Wanted: demi chefs de parties and commis. Mash's head chef, Craig Gray, needs some time off. The bar and restaurant is already suffering from the same chef shortage as many other London restaurants, three months after opening.
Gray has been working flat out for the past few weeks, arriving at 7am and not leaving until midnight. He insists he loves it, however. While many of his 22-strong brigade can't understand why he would want to spend so much time at the restaurant, he maintains that he gets such a buzz out of it that he has to keep going.
"I don't drink or smoke or take drugs," he says. "I don't even drink coffee, so this is my adrenalin."
Good for morale
He has also enlisted the help of Bruno Loubet, development chef for the Oliver Peyton Group of Restaurants, Mash's corporate parent, and Stephane Franchini, head chef of Isola, which is scheduled to open in January and is the latest venture for the four-strong group. "It's also good for morale when Bruno is here because the chefs look up to him," says Gray.
As well as placing advertisements in London's Evening Standard, the company was to hold a chefs' open day for the first time last week, hosted by the head chefs of all its restaurants. As many as 25 chefs were expected to turn up.
Loubet and Gray can't understand why Mash would have problems attracting good chefs. Although initially the restaurant's daily production of as many as 700 covers might seem daunting to newcomers, the Oliver Peyton Group offers good benefits to attract people to work for it and to encourage them to stay.
"At the beginning we were very busy and not organised," says Loubet, "but now we're doing everything we can to attract people."
Every chef undergoes assessment once each quarter, and if they have reached their targets they are awarded something from the company - such as kitchen shoes, extra days of holiday or work placements in France.
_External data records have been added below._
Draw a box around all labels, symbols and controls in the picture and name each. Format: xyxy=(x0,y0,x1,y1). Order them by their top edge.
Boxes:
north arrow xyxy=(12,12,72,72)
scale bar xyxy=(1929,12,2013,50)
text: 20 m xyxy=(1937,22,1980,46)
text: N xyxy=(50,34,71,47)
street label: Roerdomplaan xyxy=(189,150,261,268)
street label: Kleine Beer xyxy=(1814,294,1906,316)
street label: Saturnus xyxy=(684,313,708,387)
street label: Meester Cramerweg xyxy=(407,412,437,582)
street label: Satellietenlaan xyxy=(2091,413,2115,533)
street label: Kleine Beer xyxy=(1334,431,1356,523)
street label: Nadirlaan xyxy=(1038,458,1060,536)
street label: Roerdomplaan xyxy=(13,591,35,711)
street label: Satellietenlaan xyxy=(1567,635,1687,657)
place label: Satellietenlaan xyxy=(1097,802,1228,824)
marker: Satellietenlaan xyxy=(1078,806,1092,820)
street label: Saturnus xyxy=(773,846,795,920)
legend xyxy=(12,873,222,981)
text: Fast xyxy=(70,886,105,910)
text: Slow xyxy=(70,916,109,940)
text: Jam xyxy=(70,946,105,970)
The brigade is marked on everything from knife and cooking skills to general appearance. If there are any areas where a member of staff isn't up to par, then extra training is provided to eradicate the weakness. There is also the opportunity to move within the group to one of the other operations, such as Coast or the Atlantic Bar & Grill.
Gray wants people with enthusiasm who really love what they're doing and who are looking for long-term employment, so that the company doesn't have staff problems in the future. "Peoplecan be scared off," he says. "They might think I have to produce 500 main courses a day, but it's not like that. We're all part of a team."
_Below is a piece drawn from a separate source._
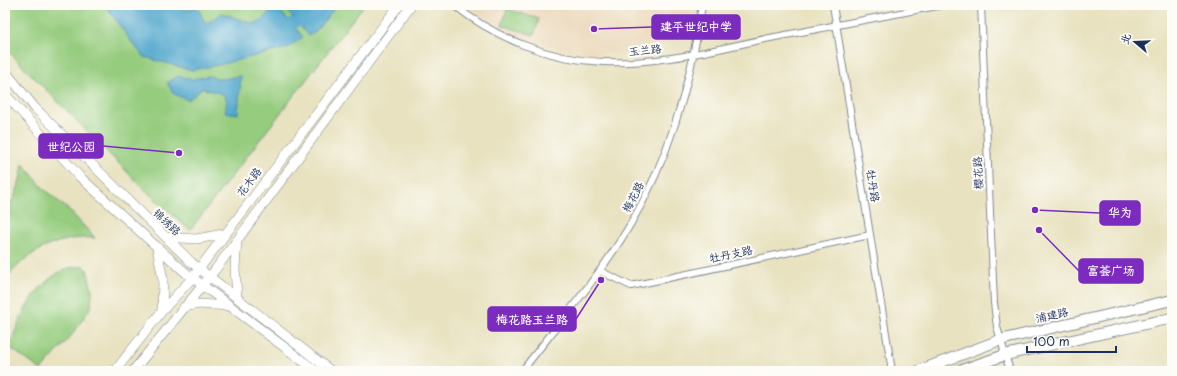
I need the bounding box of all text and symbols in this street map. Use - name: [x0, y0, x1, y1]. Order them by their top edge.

As well as having to contend with staff shortages, Gray has also had to plan and introduce a new menu in recent weeks. He says: "What we're trying to concentrate on is the best-quality produce we can buy at a reasonable price. The food is simple but not so simple it's boring - what you read on the menu is what you're going to get. There's a lot of emphasis on fresh, organic produce."
Previously, the menu was divided into seven starters, three pizzas and pasta dishes, five salads, four wood-baked dishes and two dishes from the wood-fired grill. Now, in addition to the pizzas, pastas and salads, the menu includes four mains as well as a choice of four fish cooked on the wood-fired grill in four different ways. For £12.50, customers can now pick salmon, tuna, grey mullet or fish of the day, cooked, for example, with confit fennel, tapenade sauce with chargrilled courgette or tomato, chilli and saffron-stewed butterbeans.
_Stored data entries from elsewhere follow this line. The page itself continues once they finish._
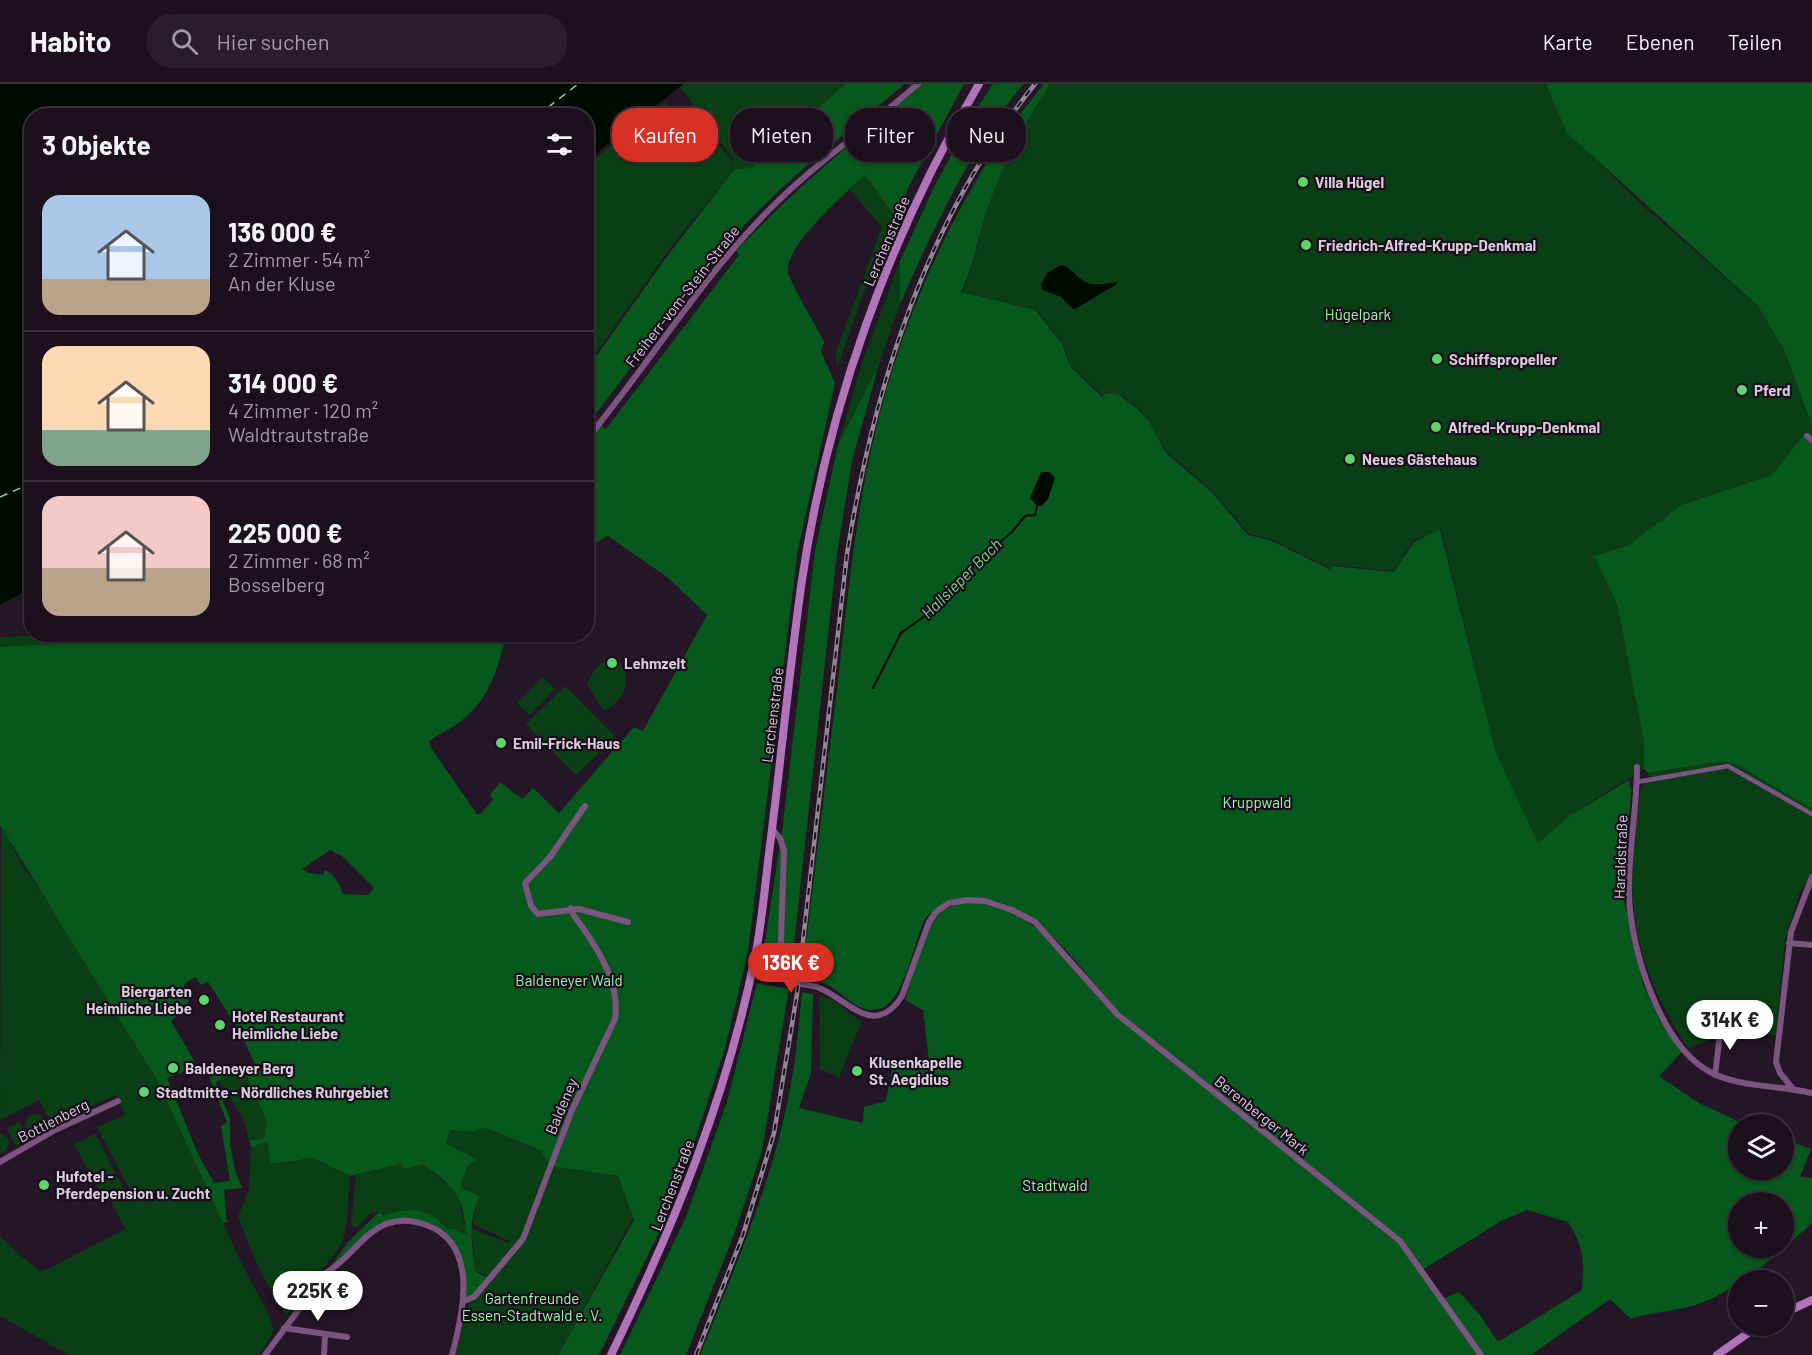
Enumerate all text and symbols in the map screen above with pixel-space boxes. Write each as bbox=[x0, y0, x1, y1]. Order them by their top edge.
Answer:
search box bbox=[147, 14, 567, 68]
text: Habito bbox=[30, 24, 111, 58]
icon: search bbox=[168, 25, 201, 58]
text: Hier suchen bbox=[216, 28, 330, 54]
text: Karte bbox=[1543, 29, 1593, 54]
text: Ebenen bbox=[1626, 29, 1695, 54]
text: Teilen bbox=[1728, 29, 1782, 54]
chip: Kaufen bbox=[612, 108, 718, 162]
chip: Mieten bbox=[730, 108, 833, 162]
chip: Filter bbox=[845, 108, 935, 162]
chip: Neu bbox=[947, 108, 1026, 162]
icon: filters bbox=[543, 128, 576, 161]
text: 3 Objekte bbox=[42, 129, 151, 160]
place label: Villa Hügel bbox=[1315, 173, 1384, 191]
marker: Villa Hügel bbox=[1296, 175, 1310, 189]
street label: Lerchenstraße bbox=[859, 193, 913, 289]
text: 136 000 € bbox=[228, 216, 337, 247]
icon: home bbox=[90, 219, 162, 291]
street label: Freiherr-vom-Stein-Straße bbox=[621, 222, 743, 370]
place label: Friedrich-Alfred-Krupp-Denkmal bbox=[1318, 236, 1536, 254]
marker: Friedrich-Alfred-Krupp-Denkmal bbox=[1299, 238, 1313, 252]
text: 2 Zimmer · 54 m² bbox=[228, 247, 370, 271]
text: An der Kluse bbox=[228, 271, 336, 295]
park label: Hügelpark bbox=[1325, 305, 1392, 323]
place label: Schiffspropeller bbox=[1449, 350, 1558, 368]
marker: Schiffspropeller bbox=[1430, 352, 1444, 366]
text: 314 000 € bbox=[228, 367, 338, 398]
icon: home bbox=[90, 370, 162, 442]
place label: Pferd bbox=[1754, 381, 1791, 399]
marker: Pferd bbox=[1735, 383, 1749, 397]
text: 4 Zimmer · 120 m² bbox=[228, 398, 378, 422]
place label: Alfred-Krupp-Denkmal bbox=[1448, 418, 1600, 436]
marker: Alfred-Krupp-Denkmal bbox=[1429, 420, 1443, 434]
text: Waldtrautstraße bbox=[228, 422, 369, 446]
place label: Neues Gästehaus bbox=[1362, 450, 1478, 468]
marker: Neues Gästehaus bbox=[1343, 452, 1357, 466]
text: 225 000 € bbox=[228, 517, 342, 548]
icon: home bbox=[90, 520, 162, 592]
water label: Hallsieper Bach bbox=[917, 534, 1005, 622]
text: 2 Zimmer · 68 m² bbox=[228, 548, 370, 572]
text: Bosselberg bbox=[228, 572, 325, 596]
place label: Lehmzelt bbox=[624, 654, 686, 672]
marker: Lehmzelt bbox=[605, 656, 619, 670]
street label: Lerchenstraße bbox=[757, 666, 787, 764]
place label: Emil-Frick-Haus bbox=[513, 734, 620, 752]
marker: Emil-Frick-Haus bbox=[494, 736, 508, 750]
park label: Kruppwald bbox=[1222, 793, 1292, 811]
street label: Haraldstraße bbox=[1610, 815, 1630, 899]
pin: 136K € bbox=[742, 943, 840, 994]
text: 136K € bbox=[762, 950, 820, 974]
park label: Baldeneyer Wald bbox=[515, 971, 623, 989]
place label: Biergarten Heimliche Liebe bbox=[86, 982, 192, 1017]
marker: Biergarten Heimliche Liebe bbox=[197, 993, 211, 1007]
pin: 314K € bbox=[1681, 1000, 1779, 1051]
place label: Hotel Restaurant Heimliche Liebe bbox=[232, 1007, 344, 1042]
text: 314K € bbox=[1700, 1007, 1760, 1031]
marker: Hotel Restaurant Heimliche Liebe bbox=[213, 1018, 227, 1032]
place label: Klusenkapelle St. Aegidius bbox=[869, 1053, 962, 1088]
place label: Baldeneyer Berg bbox=[185, 1059, 294, 1077]
marker: Baldeneyer Berg bbox=[166, 1061, 180, 1075]
marker: Klusenkapelle St. Aegidius bbox=[850, 1064, 864, 1078]
street label: Berenberger Mark bbox=[1211, 1071, 1313, 1159]
street label: Baldeney bbox=[541, 1075, 581, 1137]
place label: Stadtmitte - Nördliches Ruhrgebiet bbox=[156, 1083, 389, 1101]
marker: Stadtmitte - Nördliches Ruhrgebiet bbox=[137, 1085, 151, 1099]
street label: Bottlenberg bbox=[14, 1094, 92, 1146]
map controls bbox=[1728, 1114, 1794, 1336]
button: layers bbox=[1728, 1114, 1794, 1180]
street label: Lerchenstraße bbox=[646, 1137, 698, 1233]
place label: Hufotel - Pferdepension u. Zucht bbox=[56, 1167, 211, 1202]
park label: Stadtwald bbox=[1022, 1176, 1088, 1194]
marker: Hufotel - Pferdepension u. Zucht bbox=[37, 1178, 51, 1192]
button: + bbox=[1728, 1192, 1794, 1258]
button: − bbox=[1728, 1270, 1794, 1336]
pin: 225K € bbox=[269, 1271, 367, 1322]
text: 225K € bbox=[287, 1278, 349, 1302]
park label: Gartenfreunde Essen-Stadtwald e. V. bbox=[462, 1289, 602, 1324]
"The menu is health-conscious, with light sauces and jus, and very fish-orientated," Gray adds. "The fish cooked four ways is something Oliver started at Mash in Manchester."
He also includes one special starter and one special main dish daily, and if they prove popular they could be included on the main menu when it next changes. However, Gray doesn't want to make more changes too quickly because some customers come back for the same dish.
Because of the volume of the business, Gray gets most of his suppliers to deliver every day. He knows that if he orders 20kg of fresh tuna, it will sell out the same day. All suppliers, three for meat and vegetables and two for fish, have been used by either Gray or Loubet in the past and they know they are reliable.
The restaurant company also has a dedicated food purchasing officer, Tony Welsh, who checks weekly prices and gets the best deals.
If the restaurant phones in the morning, it can usually have a second or third delivery made in the afternoon. The only exception to this is the pork for the wood-roasted suckling pig, which comes twice a week from a company called Pugh's Piglets in Lancashire, where the animals are hand-reared on an acorn diet.